ACTIVITY
Exactly as written, transcribe the lines that run from the one containing "words ○ Exact Phrase" to the end of the records below.

EXTRACTED MATERIAL
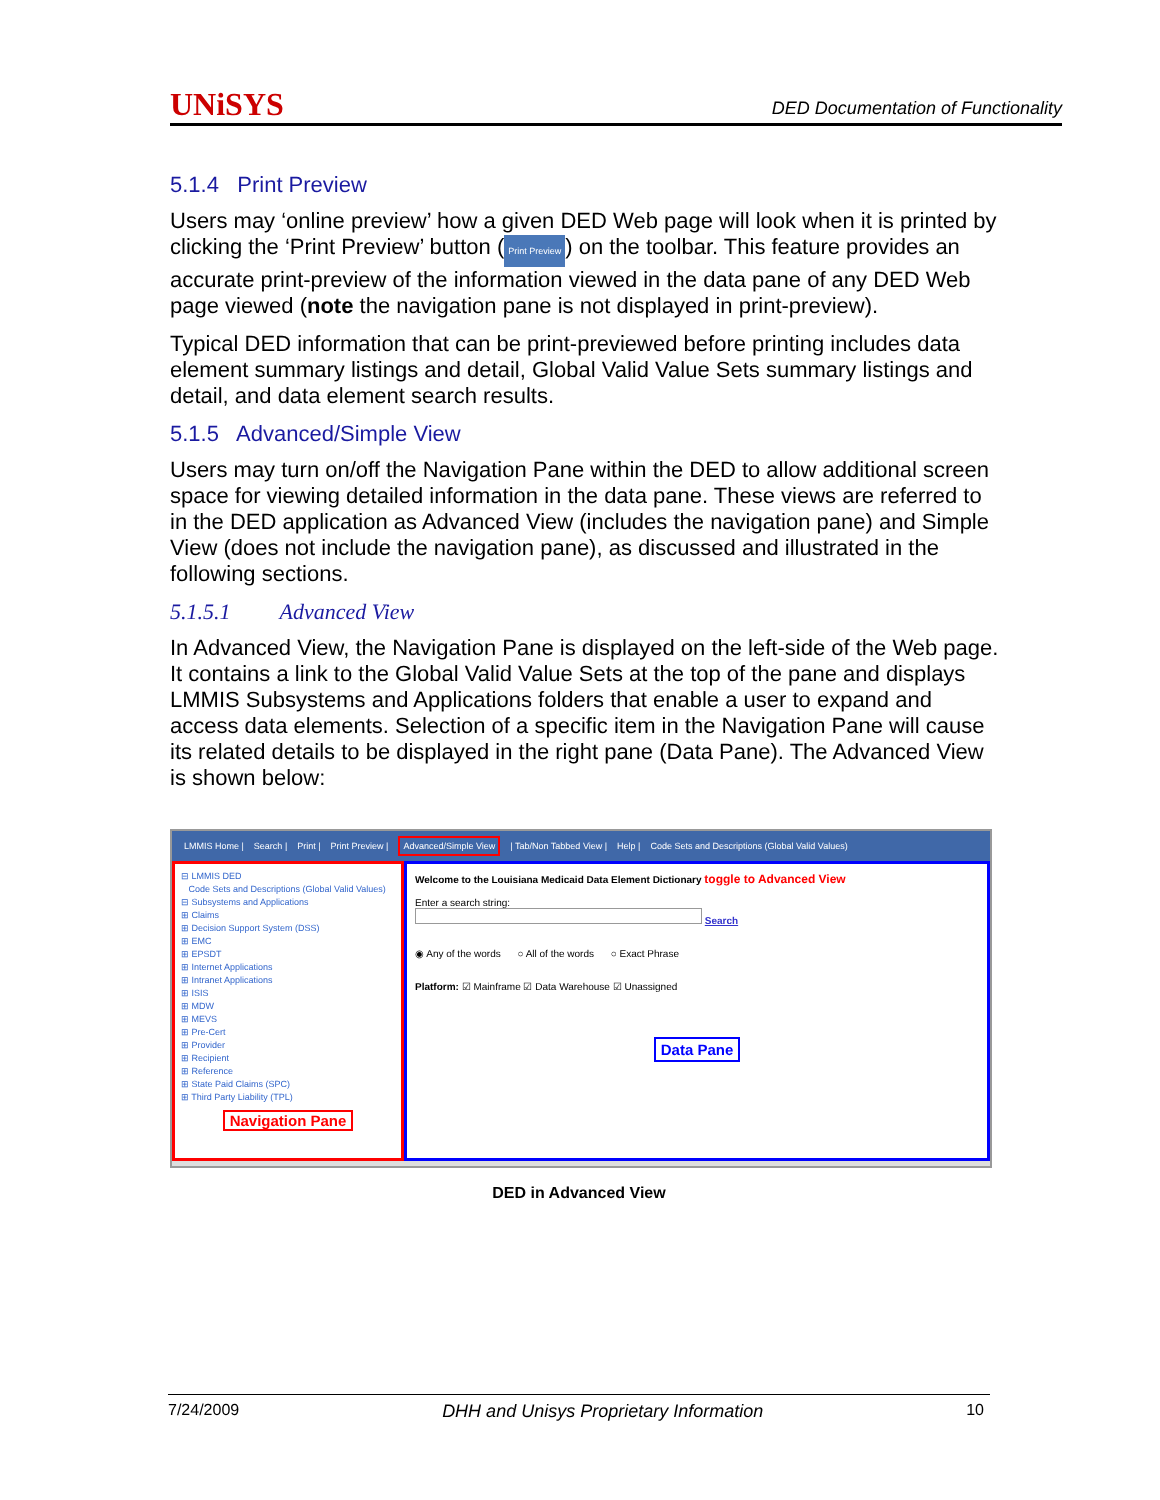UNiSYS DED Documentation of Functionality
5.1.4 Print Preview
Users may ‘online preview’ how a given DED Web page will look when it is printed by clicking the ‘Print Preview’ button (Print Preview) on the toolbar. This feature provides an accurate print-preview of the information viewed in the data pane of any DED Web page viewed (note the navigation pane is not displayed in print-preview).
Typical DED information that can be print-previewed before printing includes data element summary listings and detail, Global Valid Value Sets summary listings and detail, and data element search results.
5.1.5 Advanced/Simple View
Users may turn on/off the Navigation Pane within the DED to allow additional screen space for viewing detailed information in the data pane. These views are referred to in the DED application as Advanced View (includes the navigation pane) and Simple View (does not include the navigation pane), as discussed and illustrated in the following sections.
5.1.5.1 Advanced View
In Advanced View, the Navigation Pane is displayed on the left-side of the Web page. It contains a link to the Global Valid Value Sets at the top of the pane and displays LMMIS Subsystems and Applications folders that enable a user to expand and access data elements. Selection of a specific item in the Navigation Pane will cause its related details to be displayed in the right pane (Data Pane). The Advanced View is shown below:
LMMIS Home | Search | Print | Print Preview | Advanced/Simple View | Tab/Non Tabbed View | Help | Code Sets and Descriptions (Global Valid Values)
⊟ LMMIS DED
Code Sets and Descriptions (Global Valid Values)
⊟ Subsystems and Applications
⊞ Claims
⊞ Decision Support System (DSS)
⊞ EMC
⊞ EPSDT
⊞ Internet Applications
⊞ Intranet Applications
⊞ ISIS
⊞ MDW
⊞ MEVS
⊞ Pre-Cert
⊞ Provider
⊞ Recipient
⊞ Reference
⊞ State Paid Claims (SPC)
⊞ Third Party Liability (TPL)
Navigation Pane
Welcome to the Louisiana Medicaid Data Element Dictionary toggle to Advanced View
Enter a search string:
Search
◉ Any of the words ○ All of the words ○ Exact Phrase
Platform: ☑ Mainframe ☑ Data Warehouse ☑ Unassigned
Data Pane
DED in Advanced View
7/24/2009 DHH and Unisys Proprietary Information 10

ANSWER BOX
◉ Any of the words ○ All of the words ○ Exact Phrase
Platform: ☑ Mainframe ☑ Data Warehouse ☑ Unassigned
Data Pane
DED in Advanced View
7/24/2009 DHH and Unisys Proprietary Information 10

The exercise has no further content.